(DATA SECTION Opens)

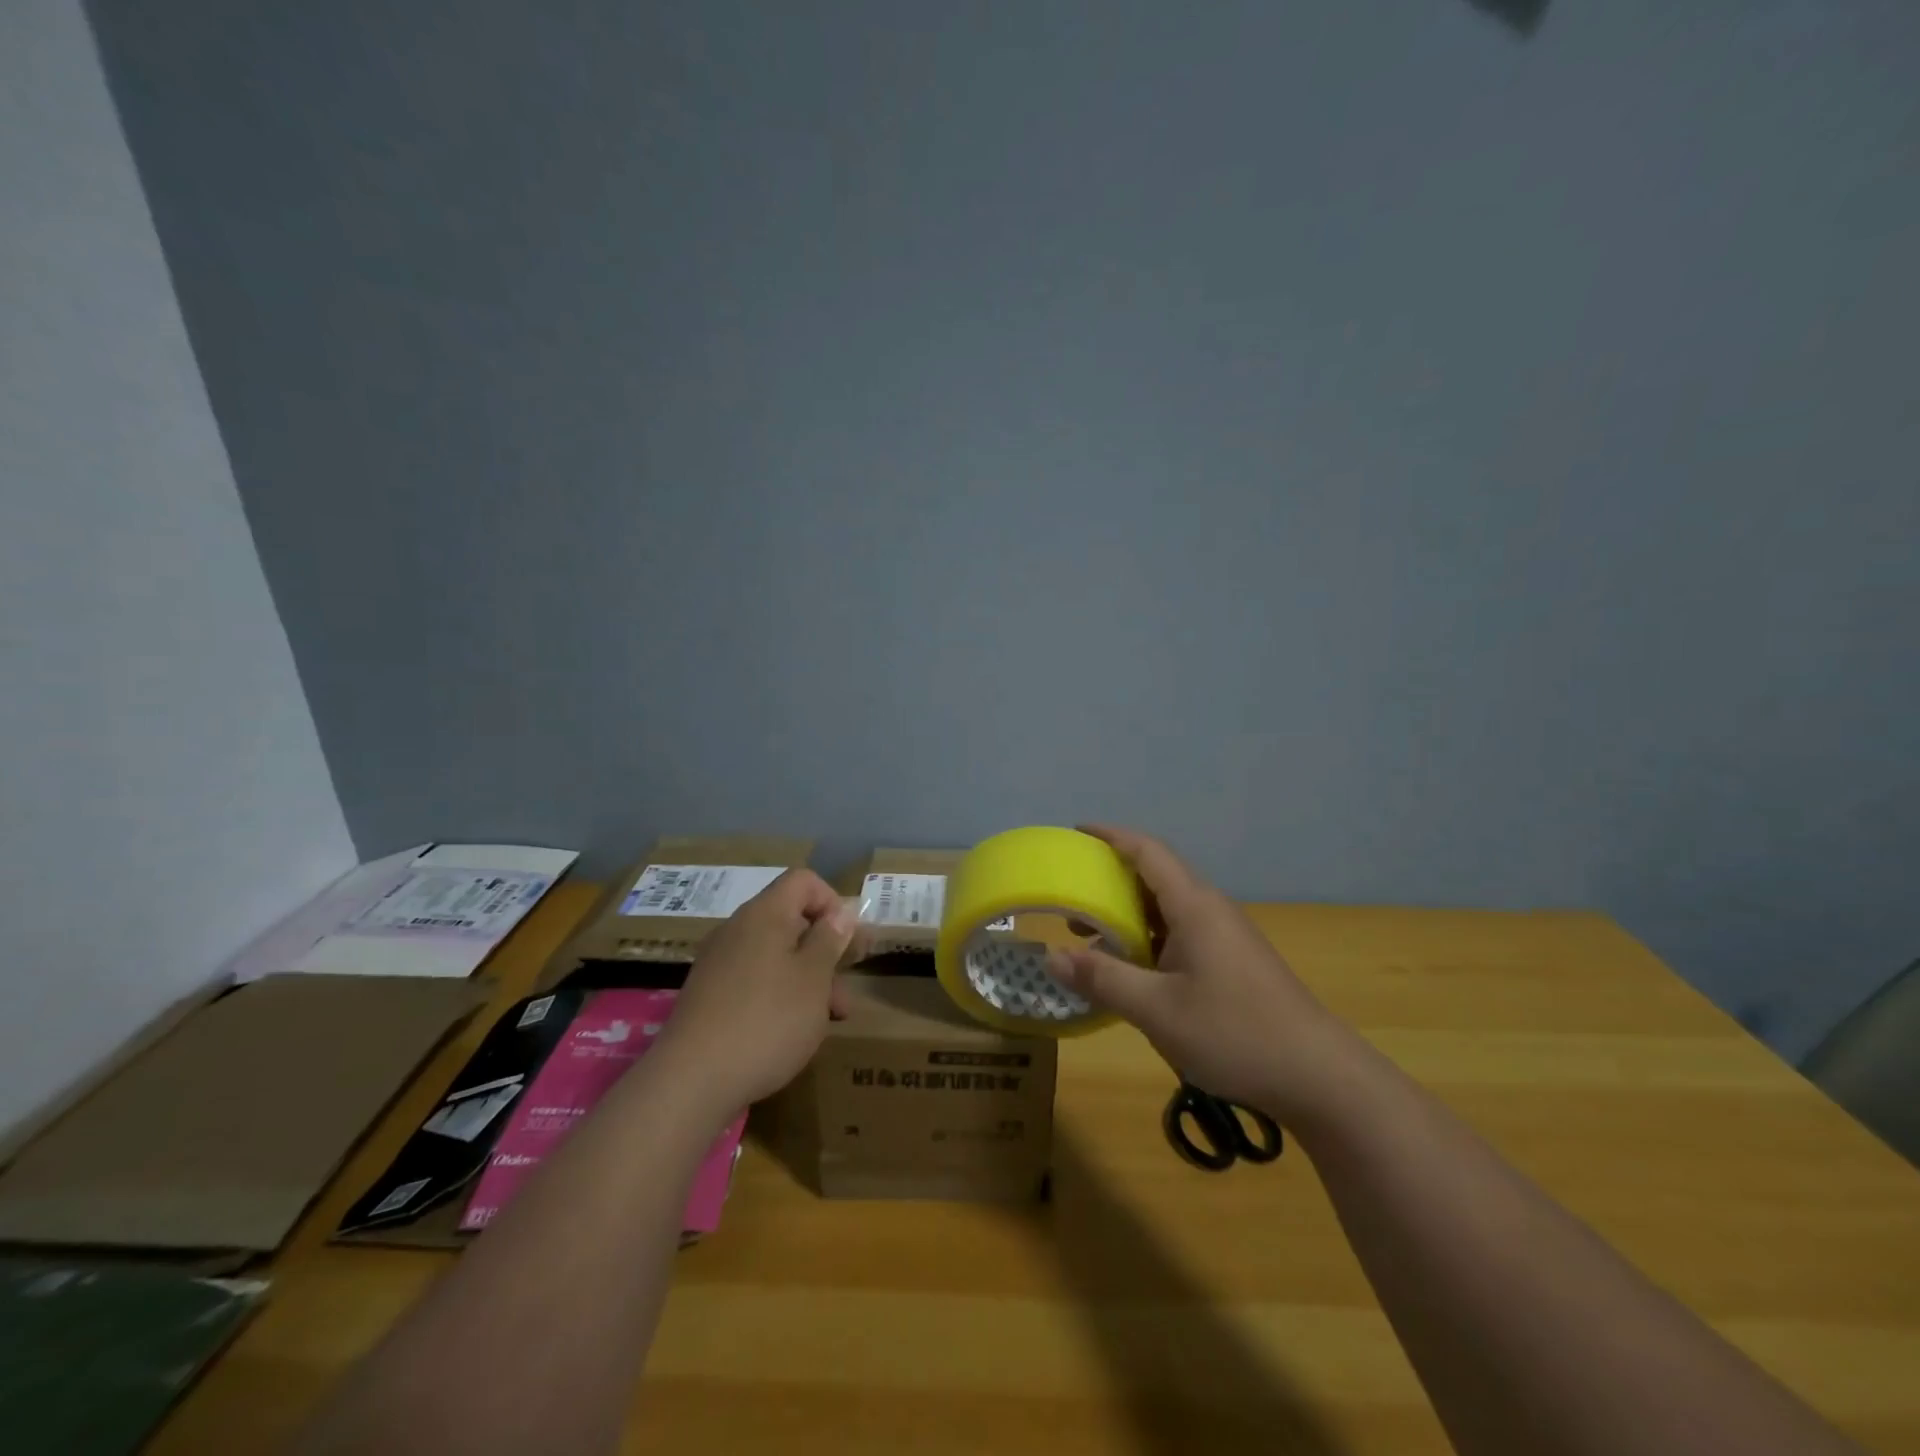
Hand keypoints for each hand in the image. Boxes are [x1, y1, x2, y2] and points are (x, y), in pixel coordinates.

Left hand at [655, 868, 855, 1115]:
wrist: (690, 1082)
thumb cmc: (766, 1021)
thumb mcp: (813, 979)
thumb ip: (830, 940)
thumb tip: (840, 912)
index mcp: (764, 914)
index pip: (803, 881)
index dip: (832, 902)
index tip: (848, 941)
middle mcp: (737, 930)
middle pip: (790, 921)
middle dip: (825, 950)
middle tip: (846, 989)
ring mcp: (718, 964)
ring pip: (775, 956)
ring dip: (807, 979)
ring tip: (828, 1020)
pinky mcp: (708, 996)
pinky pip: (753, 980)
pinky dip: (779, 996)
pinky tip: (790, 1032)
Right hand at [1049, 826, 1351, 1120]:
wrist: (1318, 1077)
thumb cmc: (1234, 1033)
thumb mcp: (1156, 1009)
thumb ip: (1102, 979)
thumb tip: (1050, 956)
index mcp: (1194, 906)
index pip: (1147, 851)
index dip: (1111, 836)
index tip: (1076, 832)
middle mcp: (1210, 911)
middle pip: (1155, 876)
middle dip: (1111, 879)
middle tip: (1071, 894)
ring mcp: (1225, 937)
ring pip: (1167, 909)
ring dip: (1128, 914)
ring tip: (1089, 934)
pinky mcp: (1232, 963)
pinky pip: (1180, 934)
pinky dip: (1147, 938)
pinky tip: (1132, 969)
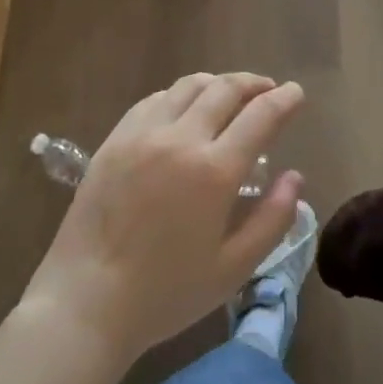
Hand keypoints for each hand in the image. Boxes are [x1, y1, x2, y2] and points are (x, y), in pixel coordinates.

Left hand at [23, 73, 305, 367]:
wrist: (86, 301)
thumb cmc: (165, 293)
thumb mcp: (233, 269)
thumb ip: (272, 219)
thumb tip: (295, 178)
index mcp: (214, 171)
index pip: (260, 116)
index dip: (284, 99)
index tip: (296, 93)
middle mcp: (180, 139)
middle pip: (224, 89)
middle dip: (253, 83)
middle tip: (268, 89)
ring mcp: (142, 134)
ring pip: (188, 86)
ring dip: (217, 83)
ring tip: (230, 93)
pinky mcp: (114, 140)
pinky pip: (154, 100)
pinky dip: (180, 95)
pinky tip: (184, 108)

(DATA SECTION Closes)
(DATA SECTION Opens)

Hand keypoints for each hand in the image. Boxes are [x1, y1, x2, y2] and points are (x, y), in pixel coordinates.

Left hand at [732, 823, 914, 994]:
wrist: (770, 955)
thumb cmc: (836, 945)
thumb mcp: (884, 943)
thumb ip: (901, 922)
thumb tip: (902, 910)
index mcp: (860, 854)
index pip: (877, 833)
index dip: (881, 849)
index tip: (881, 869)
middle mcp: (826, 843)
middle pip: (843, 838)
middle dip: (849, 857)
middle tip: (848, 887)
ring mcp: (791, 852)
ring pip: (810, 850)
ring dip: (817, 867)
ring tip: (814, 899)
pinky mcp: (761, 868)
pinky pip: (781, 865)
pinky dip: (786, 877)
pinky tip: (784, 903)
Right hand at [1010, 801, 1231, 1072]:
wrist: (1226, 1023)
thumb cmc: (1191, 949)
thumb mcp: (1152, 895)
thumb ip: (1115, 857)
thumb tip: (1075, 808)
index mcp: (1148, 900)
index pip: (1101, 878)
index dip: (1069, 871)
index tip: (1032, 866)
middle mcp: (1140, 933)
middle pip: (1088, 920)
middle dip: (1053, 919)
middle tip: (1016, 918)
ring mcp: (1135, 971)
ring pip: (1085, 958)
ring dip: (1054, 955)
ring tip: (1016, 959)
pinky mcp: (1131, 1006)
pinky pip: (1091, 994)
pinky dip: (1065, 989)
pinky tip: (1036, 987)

(DATA SECTION Closes)

TASK BRIEF:
Between and including the line above that contains "pinky pip: (1180, 934)" and the line that contains "pinky tip: (184, 108)", restate every line word for word. Pictures stay out.

SOLUTION TO THIS EXERCISE:
pinky pip: (1180, 934)
pinky dip: (1147, 938)
pinky tip: (1132, 969)
Hand keypoints for each hand in the image. Boxes are [x1, y1, x2, y2] and points are (x, y), in pixel coordinates.

Left hand at [23, 73, 305, 367]:
wrist: (86, 301)
thumb cmc: (165, 293)
thumb mcp: (233, 269)
thumb ip: (272, 219)
thumb tip: (295, 178)
index mcp: (214, 171)
index pip: (260, 116)
index dip: (284, 99)
index tip: (296, 93)
middle mcp: (180, 139)
middle pip: (224, 89)
middle dip: (253, 83)
middle tip: (268, 89)
ring mcp: (142, 134)
ring pip: (188, 86)
ring dip: (217, 83)
ring tip: (230, 93)
pinky mcp: (114, 140)
pinky pip: (154, 100)
pinky dip: (180, 95)
pinky tip: (184, 108)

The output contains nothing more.